**Required action 1**
Answer these questions using the passage about the fellows' ocean lectures at schools:
(a) Which university is Kelly Kearney from?
(b) Where did the fellows see a large number of sunfish in fixed fishing nets?
(c) Which university is Andrew Merrie from?
**Required action 2**
Render this sentence from the passage about the fellows' ocean lectures at schools in Spanish: "Our knowledge of oceans is limited to the surface waters."
**Required action 3**
Carry on the passage about the fellows' ocean lectures at schools, starting right after its final sentence.

At Onagawa Daiichi Junior High School, Kelly Kearney from Princeton University described the mechanism of a tsunami, while Audrey Valls from the University of British Columbia Fisheries Centre and Chris McOwen from Cambridge University’s World Conservation Monitoring Centre spoke about biodiversity in the oceans.

The Mysteries of the Oceans

At all three schools, students had a chance to ask the fellows questions after the lecture. Initially they asked about places that the fellows had visited in Japan, whether they liked Japanese food, and other questions concerning their visit, but gradually the focus shifted to the oceans.

One student asked: “Will climate change affect Onagawa?” In response, Andre Boustany from Duke University explained: “A rise in water temperature can lead to a change in how fish move and which fish are caught where. Yesterday, we saw a large number of sunfish in fixed fishing nets in Miyako. Sunfish are normally found in the south. Was their presence here connected with warmer temperatures? Scientists need to be careful when examining the impact of global warming and consider other possible factors in the changing distribution of fish.”

A question was also asked about mermaids. Andrew Merrie, a researcher in resources management and policy analysis from Stockholm University and the only one of the 10 with a background in the policy studies, said: “Mermaids are believed to be modeled on dugongs [a large marine mammal]. Drunken fishermen mistook dugongs for mermaids. But this doesn’t mean mermaids don’t exist. For example, people in Europe used to believe that the ‘giant squid’ was only a legend. But we now know the giant squid dwells in the deep sea. Our knowledge of oceans is limited to the surface waters. We know virtually nothing about the living organisms in the deepest layers. So who knows? Maybe there are mermaids.”

Entries drawn from a collection
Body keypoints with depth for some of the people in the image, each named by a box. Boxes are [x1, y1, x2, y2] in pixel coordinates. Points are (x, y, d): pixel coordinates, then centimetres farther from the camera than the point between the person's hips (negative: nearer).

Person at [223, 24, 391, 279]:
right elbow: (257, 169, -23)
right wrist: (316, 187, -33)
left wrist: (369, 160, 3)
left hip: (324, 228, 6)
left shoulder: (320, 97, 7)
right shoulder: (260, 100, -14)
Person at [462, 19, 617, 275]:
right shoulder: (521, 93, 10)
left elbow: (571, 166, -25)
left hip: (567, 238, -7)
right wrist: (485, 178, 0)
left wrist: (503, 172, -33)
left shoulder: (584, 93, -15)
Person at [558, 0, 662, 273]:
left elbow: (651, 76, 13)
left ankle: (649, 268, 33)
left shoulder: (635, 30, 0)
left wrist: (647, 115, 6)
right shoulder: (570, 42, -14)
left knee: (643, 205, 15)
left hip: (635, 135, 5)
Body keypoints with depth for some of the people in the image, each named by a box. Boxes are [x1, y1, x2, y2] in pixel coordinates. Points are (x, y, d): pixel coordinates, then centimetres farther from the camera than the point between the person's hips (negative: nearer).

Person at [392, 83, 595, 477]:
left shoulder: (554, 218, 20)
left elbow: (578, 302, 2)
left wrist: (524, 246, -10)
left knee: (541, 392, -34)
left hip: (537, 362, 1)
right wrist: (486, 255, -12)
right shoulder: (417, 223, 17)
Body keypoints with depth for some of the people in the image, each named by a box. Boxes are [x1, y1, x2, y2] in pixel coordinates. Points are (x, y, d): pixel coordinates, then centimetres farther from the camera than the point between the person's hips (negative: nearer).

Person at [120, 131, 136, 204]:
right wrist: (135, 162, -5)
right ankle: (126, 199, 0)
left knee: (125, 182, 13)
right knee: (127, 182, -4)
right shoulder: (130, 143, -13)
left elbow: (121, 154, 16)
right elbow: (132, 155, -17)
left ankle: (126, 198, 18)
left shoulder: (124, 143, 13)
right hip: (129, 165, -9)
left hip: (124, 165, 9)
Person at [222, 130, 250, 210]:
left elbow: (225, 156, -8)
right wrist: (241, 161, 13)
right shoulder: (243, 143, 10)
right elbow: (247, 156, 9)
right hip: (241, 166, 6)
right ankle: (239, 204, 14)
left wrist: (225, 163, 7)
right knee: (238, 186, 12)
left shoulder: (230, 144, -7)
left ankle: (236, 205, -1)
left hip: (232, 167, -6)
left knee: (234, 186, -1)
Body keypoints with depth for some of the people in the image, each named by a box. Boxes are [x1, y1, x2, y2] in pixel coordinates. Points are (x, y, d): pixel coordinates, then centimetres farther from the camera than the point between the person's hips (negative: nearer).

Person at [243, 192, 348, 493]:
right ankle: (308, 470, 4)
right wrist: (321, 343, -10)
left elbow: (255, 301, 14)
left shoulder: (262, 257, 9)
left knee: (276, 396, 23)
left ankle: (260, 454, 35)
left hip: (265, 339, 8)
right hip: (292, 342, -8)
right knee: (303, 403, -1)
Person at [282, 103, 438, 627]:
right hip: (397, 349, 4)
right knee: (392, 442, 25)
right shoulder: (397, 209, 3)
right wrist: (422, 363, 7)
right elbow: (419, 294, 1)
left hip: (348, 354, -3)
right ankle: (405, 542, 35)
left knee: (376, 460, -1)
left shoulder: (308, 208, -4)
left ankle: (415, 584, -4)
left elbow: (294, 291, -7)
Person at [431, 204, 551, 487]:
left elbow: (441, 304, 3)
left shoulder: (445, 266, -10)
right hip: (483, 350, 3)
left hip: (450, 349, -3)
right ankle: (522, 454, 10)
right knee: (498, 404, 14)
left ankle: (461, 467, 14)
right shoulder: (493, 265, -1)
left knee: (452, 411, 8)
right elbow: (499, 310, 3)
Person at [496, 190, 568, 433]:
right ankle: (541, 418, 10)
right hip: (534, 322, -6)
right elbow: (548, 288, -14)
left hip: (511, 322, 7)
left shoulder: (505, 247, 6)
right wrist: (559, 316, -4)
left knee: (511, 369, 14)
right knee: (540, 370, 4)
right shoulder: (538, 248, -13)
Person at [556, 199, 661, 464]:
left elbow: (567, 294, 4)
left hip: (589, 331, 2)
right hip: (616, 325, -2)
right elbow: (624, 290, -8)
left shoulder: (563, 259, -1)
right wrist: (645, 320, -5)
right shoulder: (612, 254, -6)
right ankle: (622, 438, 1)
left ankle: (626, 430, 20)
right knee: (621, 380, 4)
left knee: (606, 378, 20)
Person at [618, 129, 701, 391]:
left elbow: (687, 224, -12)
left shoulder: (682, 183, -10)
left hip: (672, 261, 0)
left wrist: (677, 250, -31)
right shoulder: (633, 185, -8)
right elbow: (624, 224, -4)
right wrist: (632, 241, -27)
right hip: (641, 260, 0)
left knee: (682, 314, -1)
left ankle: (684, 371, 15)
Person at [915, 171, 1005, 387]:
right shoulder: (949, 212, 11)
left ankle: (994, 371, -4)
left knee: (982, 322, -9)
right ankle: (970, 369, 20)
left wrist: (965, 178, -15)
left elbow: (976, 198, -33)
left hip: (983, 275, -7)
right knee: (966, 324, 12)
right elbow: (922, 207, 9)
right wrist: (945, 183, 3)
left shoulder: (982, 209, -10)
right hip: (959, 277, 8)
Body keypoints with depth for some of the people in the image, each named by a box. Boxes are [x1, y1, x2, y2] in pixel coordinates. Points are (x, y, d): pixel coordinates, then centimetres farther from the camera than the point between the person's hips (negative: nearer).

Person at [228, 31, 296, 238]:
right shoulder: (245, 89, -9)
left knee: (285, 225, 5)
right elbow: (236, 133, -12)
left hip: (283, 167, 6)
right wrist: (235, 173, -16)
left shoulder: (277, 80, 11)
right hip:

**Written reply 1**
(a) Princeton University
(b) Miyako
(c) Stockholm University

**Written reply 2**
Nuestro conocimiento de los océanos se limita a las aguas superficiales.

**Written reply 3**
Yoshitaka Ota, a senior researcher at the University of British Columbia Fisheries Centre and co-director of the Nereus Program, served as a moderator of the lectures. In his closing message, he thanked the students:
“We came to Tohoku to give lectures, but we were the ones who learned more. Researchers are knowledgeable and are characters [Laughs], but they also tend to live in their own little world and get too focused on their research. We constantly need to remind ourselves not to do this. We’re grateful for this encounter with you. Thank you.”

The lectures may open up new paths for some students. As one student said: “The class was really interesting. My grandfather’s aquafarm was damaged by the tsunami. Until the tsunami hit, we’d never thought of the ocean as being so powerful. I’d been thinking I wanted to help my grandfather out, but I wasn’t sure how I could. Researching the oceans may be one way.”